The researchers then turned their attention to southern parts of the world and found that over the same period, in regions between 40 and 60 degrees south of the equator, it would have taken between four and 35 minutes of sunlight to kill the virus.
The regions included Australia, New Zealand, South Africa, Chile, Argentina and Zimbabwe, many of whose governments imposed less strict lockdown measures, and where infection levels were relatively low.
However, not all southern locations fared so well.
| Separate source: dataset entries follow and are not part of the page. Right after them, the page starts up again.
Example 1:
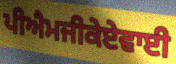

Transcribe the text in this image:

ਪੀਐਮਜੀਕੇਏਵਾਈ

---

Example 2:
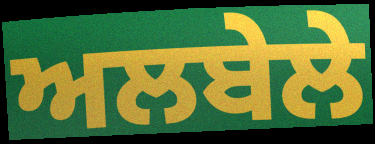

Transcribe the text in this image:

ਅਲਬੇਲੇ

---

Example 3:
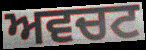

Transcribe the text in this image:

ਅਵਚਟ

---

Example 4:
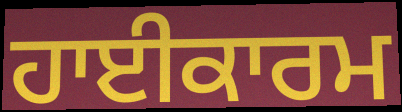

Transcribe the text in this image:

ਹਾਈਕਾਰਮ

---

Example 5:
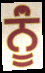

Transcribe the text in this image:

ਨੂਂੰ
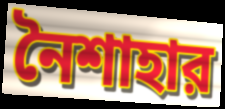
নৈশাহার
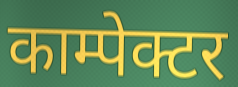
काम्पेक्टर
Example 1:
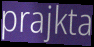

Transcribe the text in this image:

prajkta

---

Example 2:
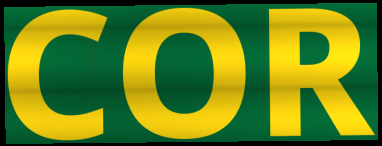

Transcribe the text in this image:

COR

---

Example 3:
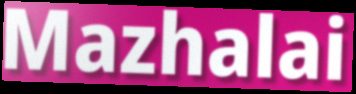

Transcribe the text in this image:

Mazhalai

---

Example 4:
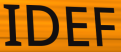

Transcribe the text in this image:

IDEF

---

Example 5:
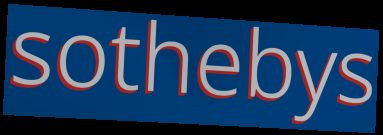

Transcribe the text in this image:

sothebys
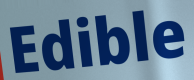
Edible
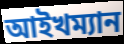
আইখম্যান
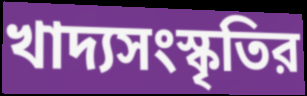
খাদ্যসংস্কৃতির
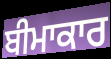
ਬੀਮਾਕਾਰ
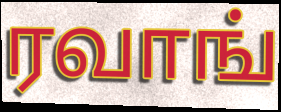
ரவாங்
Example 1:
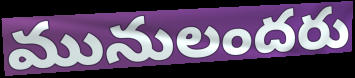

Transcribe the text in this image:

మునులందరు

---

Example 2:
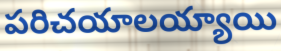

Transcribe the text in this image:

పరిచయాలయ్యాయి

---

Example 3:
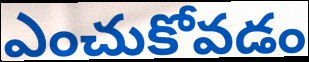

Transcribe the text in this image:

ఎంచుకోవడం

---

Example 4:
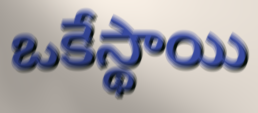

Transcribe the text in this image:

ఒకేస్థాయి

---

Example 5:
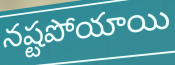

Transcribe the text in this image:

నష్టపోయాయి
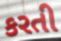
કરતી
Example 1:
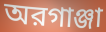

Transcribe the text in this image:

অরগাঞ্জা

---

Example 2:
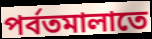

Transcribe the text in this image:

পর্বতমালাতে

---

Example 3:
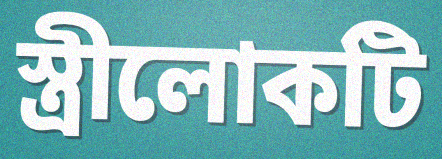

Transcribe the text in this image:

স্ত্রীলোকটি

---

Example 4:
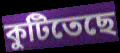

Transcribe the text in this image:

কুটিতেছে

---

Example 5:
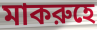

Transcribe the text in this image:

মাকরুহে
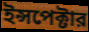
ইন্সপেক্টার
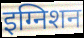
इग्निशन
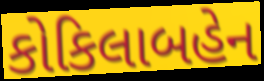
કોકિલાબહેન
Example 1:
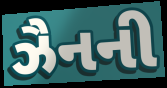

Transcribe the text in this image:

ઝૈનની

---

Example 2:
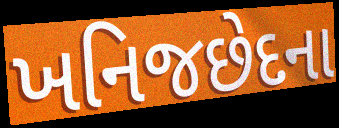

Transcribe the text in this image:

ખનિજછેદના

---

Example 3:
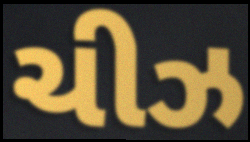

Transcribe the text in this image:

ચીઝ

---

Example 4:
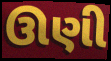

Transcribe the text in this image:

ઊણી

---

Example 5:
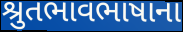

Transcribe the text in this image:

શ્રુતભાવભાષાના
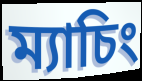
ম্যাচিং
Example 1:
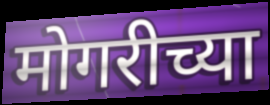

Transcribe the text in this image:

मोगरीच्या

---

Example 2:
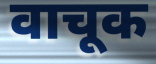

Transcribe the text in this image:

वाचूक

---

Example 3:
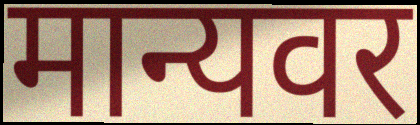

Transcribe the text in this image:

मान्यवर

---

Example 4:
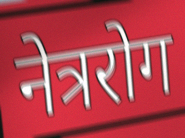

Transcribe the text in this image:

नेत्ररोग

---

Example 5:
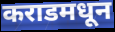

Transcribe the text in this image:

कराडमधून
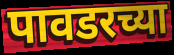
पावडरच्या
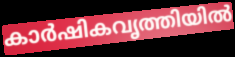
കാർഷികവൃത്തിയിൽ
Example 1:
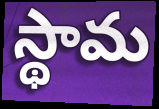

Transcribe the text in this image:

స్థామ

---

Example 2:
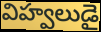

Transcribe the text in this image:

విహ్వలుడై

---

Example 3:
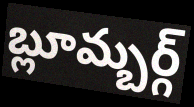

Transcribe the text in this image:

బ్లూమ్బర్గ్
Brazil has experienced high rates of infection since March.
But “epidemics efficiently develop in areas where typical UVB/A virus-inactivation exposures are longer than about 20 minutes”, the study said, adding that that was something policymakers around the world should take into consideration.
Also, there were signs emerging that infection rates in southern regions had increased as UV exposure levels were falling due to the change of season.
“The situation is almost reversed,” Niscastro said.
Professor Li Ying, an astronomer at the Purple Mountain Observatory in the east China city of Nanjing, said scientists faced many challenges in establishing a firm link between solar radiation and the spread of Covid-19.
Many weather elements, like water droplets in clouds that absorb or deflect sunlight, could affect the modelling, she said, which meant that the level of UV radiation could remain low even if the sun was directly above a region.
“The spread of the virus is affected by so many forces,” she said. “I’m afraid the UV signal, if it really exists, will be drowned out in the noise.”
Some researchers have suggested that changes in solar activity in the past few months have reduced the amount of radiation hitting the Earth, which might have contributed to the emergence and spread of the virus.
But Li said there was no proof to support such speculation and that there were signs a new sun circle would begin soon, if it had not already.
“We expect solar activity will have reached a high point in two or three years,” she said.